## [Action item]
Look through the records below for the line holding "left knee: (170, 135, -15)". Write it out exactly, with each following line through the line holding "left hip: (16, 209, -6)".

Items from a data source:
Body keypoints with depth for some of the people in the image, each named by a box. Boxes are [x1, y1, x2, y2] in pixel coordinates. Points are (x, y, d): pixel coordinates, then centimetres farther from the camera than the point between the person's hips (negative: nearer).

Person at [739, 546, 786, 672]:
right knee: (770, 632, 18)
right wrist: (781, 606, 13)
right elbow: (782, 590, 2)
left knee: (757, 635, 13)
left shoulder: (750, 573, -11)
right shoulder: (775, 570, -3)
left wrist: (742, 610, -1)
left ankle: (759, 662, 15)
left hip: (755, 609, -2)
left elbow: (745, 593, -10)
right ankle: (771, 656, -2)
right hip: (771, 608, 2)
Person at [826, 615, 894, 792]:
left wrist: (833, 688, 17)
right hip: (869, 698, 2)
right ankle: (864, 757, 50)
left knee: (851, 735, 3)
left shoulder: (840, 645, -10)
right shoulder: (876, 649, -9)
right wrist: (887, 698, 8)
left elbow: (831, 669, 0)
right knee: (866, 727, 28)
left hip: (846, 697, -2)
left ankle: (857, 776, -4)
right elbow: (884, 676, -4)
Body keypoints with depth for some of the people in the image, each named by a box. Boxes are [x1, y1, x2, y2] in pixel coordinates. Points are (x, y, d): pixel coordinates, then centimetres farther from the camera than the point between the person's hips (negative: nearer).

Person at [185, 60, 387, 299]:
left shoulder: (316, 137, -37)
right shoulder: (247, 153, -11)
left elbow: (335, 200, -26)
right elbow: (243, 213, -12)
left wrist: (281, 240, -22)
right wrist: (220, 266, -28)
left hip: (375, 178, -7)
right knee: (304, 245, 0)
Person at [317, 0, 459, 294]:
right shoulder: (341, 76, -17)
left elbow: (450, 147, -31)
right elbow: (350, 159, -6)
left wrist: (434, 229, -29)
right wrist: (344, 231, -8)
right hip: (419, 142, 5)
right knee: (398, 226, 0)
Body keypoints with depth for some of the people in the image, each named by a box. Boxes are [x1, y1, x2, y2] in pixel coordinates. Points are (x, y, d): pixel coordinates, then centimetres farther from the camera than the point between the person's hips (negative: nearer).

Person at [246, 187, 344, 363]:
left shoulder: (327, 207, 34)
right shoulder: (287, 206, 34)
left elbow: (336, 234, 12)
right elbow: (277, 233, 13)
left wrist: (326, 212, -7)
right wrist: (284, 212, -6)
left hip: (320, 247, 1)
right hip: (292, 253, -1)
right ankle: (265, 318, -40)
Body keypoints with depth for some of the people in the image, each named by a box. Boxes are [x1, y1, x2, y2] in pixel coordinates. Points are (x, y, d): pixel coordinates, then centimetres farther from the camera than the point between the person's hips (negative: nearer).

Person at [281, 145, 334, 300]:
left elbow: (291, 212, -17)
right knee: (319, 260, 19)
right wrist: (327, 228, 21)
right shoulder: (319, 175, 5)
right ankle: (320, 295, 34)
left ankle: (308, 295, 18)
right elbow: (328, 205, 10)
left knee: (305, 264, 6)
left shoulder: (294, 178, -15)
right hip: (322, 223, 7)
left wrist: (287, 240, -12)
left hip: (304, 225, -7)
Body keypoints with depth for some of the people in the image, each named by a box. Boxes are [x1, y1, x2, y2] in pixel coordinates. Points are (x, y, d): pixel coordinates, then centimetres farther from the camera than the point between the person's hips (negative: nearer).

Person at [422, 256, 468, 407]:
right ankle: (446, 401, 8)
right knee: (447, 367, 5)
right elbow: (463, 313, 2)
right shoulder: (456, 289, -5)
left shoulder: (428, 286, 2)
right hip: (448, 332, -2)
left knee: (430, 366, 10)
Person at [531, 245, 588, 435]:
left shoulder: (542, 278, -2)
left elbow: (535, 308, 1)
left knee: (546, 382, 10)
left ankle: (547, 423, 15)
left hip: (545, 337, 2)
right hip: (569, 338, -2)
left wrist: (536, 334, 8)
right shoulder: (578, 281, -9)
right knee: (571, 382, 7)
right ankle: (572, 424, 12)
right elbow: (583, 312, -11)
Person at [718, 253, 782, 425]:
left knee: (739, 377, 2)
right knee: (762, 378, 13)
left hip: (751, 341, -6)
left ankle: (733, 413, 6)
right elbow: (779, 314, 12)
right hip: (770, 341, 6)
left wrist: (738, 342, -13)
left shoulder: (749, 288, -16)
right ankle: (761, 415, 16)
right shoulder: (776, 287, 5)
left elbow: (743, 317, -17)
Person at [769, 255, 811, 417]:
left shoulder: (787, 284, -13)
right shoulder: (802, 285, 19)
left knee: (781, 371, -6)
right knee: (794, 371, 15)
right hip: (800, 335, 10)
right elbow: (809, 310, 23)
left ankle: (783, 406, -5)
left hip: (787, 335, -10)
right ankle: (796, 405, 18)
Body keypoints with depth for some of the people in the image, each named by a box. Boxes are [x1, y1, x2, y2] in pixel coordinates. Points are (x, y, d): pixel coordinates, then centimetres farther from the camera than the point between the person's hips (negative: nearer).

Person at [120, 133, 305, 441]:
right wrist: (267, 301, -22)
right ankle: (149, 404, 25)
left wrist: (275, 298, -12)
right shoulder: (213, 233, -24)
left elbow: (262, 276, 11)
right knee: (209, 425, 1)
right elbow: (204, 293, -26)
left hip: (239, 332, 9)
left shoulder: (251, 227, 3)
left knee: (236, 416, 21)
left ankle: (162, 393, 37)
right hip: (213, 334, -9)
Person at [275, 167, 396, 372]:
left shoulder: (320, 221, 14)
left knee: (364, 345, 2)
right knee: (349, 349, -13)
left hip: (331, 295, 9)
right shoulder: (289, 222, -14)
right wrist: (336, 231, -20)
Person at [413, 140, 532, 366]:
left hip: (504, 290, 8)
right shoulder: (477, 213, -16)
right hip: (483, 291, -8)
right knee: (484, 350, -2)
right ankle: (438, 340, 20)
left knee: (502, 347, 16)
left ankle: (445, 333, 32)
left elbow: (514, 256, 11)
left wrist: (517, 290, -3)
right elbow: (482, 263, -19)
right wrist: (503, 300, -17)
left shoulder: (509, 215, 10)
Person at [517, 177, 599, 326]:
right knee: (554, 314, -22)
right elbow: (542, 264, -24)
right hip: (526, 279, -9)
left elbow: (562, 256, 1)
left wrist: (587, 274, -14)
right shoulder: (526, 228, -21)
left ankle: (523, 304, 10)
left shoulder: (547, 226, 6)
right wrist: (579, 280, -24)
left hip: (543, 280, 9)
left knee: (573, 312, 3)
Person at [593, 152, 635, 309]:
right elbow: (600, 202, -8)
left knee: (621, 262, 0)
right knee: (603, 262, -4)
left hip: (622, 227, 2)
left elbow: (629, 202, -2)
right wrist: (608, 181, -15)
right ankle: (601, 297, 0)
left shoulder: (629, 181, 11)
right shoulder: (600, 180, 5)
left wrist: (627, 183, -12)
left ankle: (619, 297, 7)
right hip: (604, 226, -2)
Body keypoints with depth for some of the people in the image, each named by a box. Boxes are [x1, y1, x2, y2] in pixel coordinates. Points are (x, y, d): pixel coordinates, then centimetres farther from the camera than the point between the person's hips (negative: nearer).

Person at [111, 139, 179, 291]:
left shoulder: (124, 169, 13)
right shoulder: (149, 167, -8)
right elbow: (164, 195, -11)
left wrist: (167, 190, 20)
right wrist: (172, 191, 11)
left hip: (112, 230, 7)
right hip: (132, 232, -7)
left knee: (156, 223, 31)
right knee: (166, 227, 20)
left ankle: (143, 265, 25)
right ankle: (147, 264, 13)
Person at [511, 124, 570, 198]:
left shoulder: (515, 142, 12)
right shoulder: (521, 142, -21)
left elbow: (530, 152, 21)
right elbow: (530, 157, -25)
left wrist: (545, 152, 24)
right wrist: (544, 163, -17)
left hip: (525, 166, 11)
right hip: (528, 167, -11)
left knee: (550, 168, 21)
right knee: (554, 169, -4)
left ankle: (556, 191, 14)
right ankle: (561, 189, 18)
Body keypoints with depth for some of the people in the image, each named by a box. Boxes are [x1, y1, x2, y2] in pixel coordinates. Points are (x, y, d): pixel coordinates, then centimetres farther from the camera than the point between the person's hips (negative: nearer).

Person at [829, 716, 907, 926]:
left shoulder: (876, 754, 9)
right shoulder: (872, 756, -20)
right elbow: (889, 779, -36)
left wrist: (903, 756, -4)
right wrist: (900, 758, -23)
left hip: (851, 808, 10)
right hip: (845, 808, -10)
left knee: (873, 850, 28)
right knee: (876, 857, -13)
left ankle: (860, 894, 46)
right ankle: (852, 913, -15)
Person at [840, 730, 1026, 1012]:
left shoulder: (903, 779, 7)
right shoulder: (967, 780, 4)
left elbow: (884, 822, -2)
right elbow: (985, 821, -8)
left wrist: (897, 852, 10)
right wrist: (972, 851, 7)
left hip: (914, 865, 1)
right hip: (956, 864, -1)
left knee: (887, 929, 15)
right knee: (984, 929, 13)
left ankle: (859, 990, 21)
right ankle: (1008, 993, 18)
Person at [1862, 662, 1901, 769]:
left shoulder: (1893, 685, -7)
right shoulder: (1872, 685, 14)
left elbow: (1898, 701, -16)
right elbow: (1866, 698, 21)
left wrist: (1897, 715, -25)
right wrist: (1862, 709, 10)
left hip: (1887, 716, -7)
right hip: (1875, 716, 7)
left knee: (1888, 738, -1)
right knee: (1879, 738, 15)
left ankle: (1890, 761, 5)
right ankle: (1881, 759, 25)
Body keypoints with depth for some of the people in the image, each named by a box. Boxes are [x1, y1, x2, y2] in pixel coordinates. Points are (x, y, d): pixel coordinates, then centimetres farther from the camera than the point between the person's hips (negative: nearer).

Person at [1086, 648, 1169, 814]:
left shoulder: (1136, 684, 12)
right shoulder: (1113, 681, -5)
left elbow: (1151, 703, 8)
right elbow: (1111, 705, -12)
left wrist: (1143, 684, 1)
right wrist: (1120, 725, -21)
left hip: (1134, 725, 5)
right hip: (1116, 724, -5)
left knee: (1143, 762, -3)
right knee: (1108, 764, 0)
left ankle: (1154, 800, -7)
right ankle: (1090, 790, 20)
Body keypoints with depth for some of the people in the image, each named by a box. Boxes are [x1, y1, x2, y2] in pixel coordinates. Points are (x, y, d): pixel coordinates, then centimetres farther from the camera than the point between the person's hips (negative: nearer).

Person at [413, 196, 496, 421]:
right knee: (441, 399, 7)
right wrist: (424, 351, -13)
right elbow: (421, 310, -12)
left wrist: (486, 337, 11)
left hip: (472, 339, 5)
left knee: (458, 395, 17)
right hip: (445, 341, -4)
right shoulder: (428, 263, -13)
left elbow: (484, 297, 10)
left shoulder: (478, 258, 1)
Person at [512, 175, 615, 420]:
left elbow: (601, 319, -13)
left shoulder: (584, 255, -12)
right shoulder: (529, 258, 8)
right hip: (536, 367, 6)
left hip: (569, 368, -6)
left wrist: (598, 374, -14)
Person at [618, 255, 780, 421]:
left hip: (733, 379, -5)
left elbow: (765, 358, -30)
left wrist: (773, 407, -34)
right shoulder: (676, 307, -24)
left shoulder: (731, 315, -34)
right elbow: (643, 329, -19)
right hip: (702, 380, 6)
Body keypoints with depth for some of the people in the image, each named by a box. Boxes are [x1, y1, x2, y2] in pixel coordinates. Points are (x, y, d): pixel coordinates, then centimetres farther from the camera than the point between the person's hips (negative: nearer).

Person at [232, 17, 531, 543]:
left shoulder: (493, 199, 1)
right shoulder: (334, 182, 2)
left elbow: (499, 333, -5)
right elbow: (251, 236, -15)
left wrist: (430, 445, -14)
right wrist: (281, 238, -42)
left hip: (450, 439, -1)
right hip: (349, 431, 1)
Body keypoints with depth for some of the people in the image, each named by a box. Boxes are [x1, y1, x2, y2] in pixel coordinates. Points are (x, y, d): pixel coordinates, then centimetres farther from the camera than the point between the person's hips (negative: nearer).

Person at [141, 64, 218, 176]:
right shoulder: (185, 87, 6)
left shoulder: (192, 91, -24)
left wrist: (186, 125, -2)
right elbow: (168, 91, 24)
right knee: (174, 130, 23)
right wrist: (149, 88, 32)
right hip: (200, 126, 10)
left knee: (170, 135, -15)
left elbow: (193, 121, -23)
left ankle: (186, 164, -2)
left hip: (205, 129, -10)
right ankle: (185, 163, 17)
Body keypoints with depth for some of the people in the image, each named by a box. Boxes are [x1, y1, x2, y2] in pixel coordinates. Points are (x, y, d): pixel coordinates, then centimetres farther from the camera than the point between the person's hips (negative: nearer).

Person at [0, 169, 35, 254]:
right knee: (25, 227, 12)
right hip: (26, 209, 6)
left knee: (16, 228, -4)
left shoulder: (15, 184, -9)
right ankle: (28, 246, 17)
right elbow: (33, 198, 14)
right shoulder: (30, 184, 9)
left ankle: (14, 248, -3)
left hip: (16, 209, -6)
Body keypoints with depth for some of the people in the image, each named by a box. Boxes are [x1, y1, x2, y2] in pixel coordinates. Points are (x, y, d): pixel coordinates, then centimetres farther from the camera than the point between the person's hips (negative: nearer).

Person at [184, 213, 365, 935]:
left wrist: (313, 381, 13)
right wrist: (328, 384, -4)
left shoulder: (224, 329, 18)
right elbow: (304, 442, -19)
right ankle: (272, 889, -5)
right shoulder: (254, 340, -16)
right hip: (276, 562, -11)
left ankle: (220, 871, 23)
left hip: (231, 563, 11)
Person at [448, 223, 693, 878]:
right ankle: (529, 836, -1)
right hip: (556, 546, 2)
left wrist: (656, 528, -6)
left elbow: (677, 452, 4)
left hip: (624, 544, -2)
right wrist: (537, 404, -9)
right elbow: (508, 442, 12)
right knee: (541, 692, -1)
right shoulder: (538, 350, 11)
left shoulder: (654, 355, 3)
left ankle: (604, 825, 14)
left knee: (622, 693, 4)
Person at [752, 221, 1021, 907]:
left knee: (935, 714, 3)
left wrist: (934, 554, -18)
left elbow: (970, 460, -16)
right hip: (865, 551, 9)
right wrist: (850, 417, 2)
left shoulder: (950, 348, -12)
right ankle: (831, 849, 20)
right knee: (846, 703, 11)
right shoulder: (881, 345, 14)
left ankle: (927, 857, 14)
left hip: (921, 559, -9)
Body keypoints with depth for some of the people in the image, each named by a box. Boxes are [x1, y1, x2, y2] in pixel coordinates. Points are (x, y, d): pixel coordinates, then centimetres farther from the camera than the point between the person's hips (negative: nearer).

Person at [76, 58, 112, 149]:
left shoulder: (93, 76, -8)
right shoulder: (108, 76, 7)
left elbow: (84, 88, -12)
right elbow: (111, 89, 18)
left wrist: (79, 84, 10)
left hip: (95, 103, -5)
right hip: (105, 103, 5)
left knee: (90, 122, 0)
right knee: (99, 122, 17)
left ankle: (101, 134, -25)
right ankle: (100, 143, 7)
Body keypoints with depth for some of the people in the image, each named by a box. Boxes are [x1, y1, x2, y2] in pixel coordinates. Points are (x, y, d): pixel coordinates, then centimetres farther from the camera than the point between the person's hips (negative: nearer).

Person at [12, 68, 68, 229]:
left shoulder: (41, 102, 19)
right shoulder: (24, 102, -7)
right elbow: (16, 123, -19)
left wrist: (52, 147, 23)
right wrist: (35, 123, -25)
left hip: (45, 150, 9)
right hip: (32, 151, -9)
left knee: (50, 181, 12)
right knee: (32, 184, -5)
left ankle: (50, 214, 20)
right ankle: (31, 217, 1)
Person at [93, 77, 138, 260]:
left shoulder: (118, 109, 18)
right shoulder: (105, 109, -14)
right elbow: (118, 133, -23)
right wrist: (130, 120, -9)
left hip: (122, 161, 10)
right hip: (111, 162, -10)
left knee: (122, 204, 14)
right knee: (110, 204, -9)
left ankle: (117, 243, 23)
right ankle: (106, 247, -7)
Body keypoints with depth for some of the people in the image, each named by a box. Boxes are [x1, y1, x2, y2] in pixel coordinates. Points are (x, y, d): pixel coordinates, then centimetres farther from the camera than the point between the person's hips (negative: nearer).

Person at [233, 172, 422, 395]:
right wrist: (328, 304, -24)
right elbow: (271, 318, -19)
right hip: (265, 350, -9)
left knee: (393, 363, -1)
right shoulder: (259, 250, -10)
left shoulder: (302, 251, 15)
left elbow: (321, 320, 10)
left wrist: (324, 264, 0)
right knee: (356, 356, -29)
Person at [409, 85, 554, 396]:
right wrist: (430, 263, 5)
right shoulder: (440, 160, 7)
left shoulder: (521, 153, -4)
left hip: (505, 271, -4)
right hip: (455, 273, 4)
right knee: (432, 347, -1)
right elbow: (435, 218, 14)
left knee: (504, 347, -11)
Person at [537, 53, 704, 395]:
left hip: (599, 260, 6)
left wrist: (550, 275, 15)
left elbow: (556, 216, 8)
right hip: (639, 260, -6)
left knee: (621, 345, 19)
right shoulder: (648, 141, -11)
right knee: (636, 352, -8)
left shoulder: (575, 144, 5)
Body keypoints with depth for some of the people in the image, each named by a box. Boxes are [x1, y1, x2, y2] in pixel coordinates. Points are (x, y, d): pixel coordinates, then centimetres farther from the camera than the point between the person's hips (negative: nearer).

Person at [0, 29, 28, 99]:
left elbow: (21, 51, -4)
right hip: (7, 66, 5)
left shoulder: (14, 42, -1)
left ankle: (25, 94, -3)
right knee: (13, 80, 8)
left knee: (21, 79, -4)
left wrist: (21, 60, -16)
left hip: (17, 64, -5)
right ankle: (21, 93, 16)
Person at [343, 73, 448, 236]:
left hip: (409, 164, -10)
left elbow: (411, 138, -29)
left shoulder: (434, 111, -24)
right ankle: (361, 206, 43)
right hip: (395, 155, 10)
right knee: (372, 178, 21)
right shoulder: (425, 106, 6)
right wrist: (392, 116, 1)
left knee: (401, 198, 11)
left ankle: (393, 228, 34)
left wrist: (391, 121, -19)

## [Result of this exercise]
left knee: (170, 135, -15)
left elbow: (193, 121, -23)
left ankle: (186, 164, -2)
left hip: (205, 129, -10)
right ankle: (185, 163, 17)
Body keypoints with depth for some of the people in the image, each named by a box. Boxes are [x1, y1, x2, y2] in pixel coordinates. Points are (x, y, d): pixel coordinates, then centimetres farther from the camera than the point between the person's hips (negative: nearer).

Person at [0, 169, 35, 254]:
right knee: (25, 227, 12)
right hip: (26, 209, 6)
left knee: (16, 228, -4)
left shoulder: (15, 184, -9)
right ankle: (28, 246, 17)
right elbow: (33, 198, 14)
right shoulder: (30, 184, 9)
left ankle: (14, 248, -3)
left hip: (16, 209, -6)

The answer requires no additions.